* Begin *

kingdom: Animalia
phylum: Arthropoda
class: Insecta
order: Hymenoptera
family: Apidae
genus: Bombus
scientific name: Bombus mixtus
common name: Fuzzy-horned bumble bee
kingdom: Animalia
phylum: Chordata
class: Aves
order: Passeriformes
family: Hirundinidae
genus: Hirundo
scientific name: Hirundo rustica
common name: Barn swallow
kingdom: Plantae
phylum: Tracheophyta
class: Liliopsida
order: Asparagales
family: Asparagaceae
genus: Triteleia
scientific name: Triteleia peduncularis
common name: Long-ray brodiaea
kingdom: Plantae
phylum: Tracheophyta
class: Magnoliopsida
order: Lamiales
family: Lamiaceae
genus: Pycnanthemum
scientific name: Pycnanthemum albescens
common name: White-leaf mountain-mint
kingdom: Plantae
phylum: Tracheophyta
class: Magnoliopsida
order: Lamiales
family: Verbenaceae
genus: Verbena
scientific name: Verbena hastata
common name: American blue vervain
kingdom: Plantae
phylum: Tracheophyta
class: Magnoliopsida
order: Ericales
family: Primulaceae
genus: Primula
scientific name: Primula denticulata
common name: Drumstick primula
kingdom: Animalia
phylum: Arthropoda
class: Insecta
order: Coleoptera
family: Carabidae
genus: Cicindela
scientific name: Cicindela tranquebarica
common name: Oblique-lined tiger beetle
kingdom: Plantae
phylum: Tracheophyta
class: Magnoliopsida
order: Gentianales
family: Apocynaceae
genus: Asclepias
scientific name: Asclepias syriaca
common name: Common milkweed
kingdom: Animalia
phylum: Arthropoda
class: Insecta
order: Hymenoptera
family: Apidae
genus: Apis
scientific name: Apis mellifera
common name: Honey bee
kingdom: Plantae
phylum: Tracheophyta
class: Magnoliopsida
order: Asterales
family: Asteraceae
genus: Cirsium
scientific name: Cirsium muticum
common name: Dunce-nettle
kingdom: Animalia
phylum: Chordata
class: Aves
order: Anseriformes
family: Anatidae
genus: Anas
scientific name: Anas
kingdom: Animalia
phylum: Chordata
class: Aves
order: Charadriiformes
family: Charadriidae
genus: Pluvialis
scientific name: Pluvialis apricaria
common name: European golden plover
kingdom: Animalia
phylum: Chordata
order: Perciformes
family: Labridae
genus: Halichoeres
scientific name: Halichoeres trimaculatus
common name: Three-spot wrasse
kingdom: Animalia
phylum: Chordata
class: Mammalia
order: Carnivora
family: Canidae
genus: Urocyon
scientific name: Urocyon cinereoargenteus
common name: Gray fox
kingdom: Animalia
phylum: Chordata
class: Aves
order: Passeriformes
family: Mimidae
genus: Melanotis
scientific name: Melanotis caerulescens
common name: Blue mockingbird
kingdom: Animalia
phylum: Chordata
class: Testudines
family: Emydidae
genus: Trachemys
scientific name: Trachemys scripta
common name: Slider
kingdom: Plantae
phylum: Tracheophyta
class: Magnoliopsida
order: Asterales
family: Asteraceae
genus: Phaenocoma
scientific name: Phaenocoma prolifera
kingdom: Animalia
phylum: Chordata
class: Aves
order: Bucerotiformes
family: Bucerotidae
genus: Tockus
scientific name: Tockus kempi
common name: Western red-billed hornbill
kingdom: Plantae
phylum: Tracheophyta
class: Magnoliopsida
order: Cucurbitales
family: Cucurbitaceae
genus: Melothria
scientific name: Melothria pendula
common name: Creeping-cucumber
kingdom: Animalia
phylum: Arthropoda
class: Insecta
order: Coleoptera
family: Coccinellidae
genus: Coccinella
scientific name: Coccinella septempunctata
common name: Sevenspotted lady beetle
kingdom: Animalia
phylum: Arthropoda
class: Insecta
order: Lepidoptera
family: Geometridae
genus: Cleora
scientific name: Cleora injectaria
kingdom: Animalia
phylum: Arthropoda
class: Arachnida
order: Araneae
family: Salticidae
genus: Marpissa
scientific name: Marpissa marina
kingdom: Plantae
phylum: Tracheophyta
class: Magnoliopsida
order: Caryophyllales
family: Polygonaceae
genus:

* End *

**TASK BRIEF**
Change every "common name" in the lines of all the items above to "vernacular name", and keep everything else the same.

**TASK ANSWER**
kingdom: Animalia
phylum: Arthropoda
class: Insecta
order: Hymenoptera
family: Apidae
genus: Bombus
scientific name: Bombus mixtus
vernacular name: Fuzzy-horned bumble bee
kingdom: Animalia
phylum: Chordata
class: Aves
order: Passeriformes
family: Hirundinidae
genus: Hirundo
scientific name: Hirundo rustica
vernacular name: Barn swallow
kingdom: Plantae
phylum: Tracheophyta
class: Liliopsida
order: Asparagales
family: Asparagaceae
genus: Triteleia
scientific name: Triteleia peduncularis
vernacular name: Long-ray brodiaea
kingdom: Plantae
phylum: Tracheophyta
class: Magnoliopsida
order: Lamiales
family: Lamiaceae
genus: Pycnanthemum
scientific name: Pycnanthemum albescens
vernacular name: White-leaf mountain-mint
kingdom: Plantae
phylum: Tracheophyta
class: Magnoliopsida
order: Lamiales
family: Verbenaceae
genus: Verbena
scientific name: Verbena hastata
vernacular name: American blue vervain
kingdom: Plantae
phylum: Tracheophyta
class: Magnoliopsida
order: Ericales
family: Primulaceae
genus: Primula
scientific name: Primula denticulata
vernacular name: Drumstick primula
kingdom: Animalia
phylum: Arthropoda
class: Insecta
order: Coleoptera
family: Carabidae
genus: Cicindela
scientific name: Cicindela tranquebarica
vernacular name: Oblique-lined tiger beetle
kingdom: Plantae
phylum: Tracheophyta
class: Magnoliopsida
order: Gentianales
family: Apocynaceae
genus: Asclepias
scientific name: Asclepias syriaca
vernacular name: Common milkweed
kingdom: Animalia
phylum: Arthropoda
class: Insecta
order: Hymenoptera
family: Apidae
genus: Apis
scientific name: Apis mellifera
vernacular name: Honey bee
kingdom: Plantae
phylum: Tracheophyta
class: Magnoliopsida
order: Asterales
family: Asteraceae
genus: Cirsium
scientific name: Cirsium muticum
vernacular name: Dunce-nettle
kingdom: Animalia
phylum: Chordata
class: Aves
order: Anseriformes
family: Anatidae
genus: Anas
scientific name: Anas
kingdom: Animalia
phylum: Chordata
class: Aves
order: Charadriiformes
family: Charadriidae
genus: Pluvialis
scientific name: Pluvialis apricaria
vernacular name: European golden plover
kingdom: Animalia
phylum: Chordata
order: Perciformes
family: Labridae
genus: Halichoeres
scientific name: Halichoeres trimaculatus
vernacular name: Three-spot wrasse
kingdom: Animalia
phylum: Chordata
class: Mammalia
order: Carnivora
family: Canidae
genus: Urocyon
scientific name: Urocyon cinereoargenteus
vernacular name: Gray fox
kingdom: Animalia
phylum: Chordata
class: Aves
order: Passeriformes
family: Mimidae
genus: Melanotis
scientific name: Melanotis caerulescens
vernacular name: Blue mockingbird
kingdom: Animalia
phylum: Chordata
class: Testudines
family: Emydidae
genus: Trachemys
scientific name: Trachemys scripta
vernacular name: Slider
kingdom: Plantae
phylum: Tracheophyta
class: Magnoliopsida
order: Asterales
family: Asteraceae
genus: Phaenocoma
scientific name: Phaenocoma prolifera
kingdom: Animalia
phylum: Chordata
class: Aves
order: Bucerotiformes
family: Bucerotidae
genus: Tockus
scientific name: Tockus kempi
vernacular name: Western red-billed hornbill
kingdom: Plantae
phylum: Tracheophyta
class: Magnoliopsida
order: Cucurbitales
family: Cucurbitaceae
genus: Melothria
scientific name: Melothria pendula
vernacular name: Creeping-cucumber
kingdom: Animalia
phylum: Arthropoda
class: Insecta
order: Coleoptera
family: Coccinellidae
genus: Coccinella
scientific name: Coccinella septempunctata
vernacular name: Sevenspotted lady beetle
kingdom: Animalia
phylum: Arthropoda
class: Insecta
order: Lepidoptera
family: Geometridae
genus: Cleora
scientific name: Cleora injectaria
kingdom: Animalia
phylum: Arthropoda
class: Arachnida
order: Araneae
family: Salticidae
genus: Marpissa
scientific name: Marpissa marina
kingdom: Plantae
phylum: Tracheophyta
class: Magnoliopsida
order: Caryophyllales
family: Polygonaceae
genus:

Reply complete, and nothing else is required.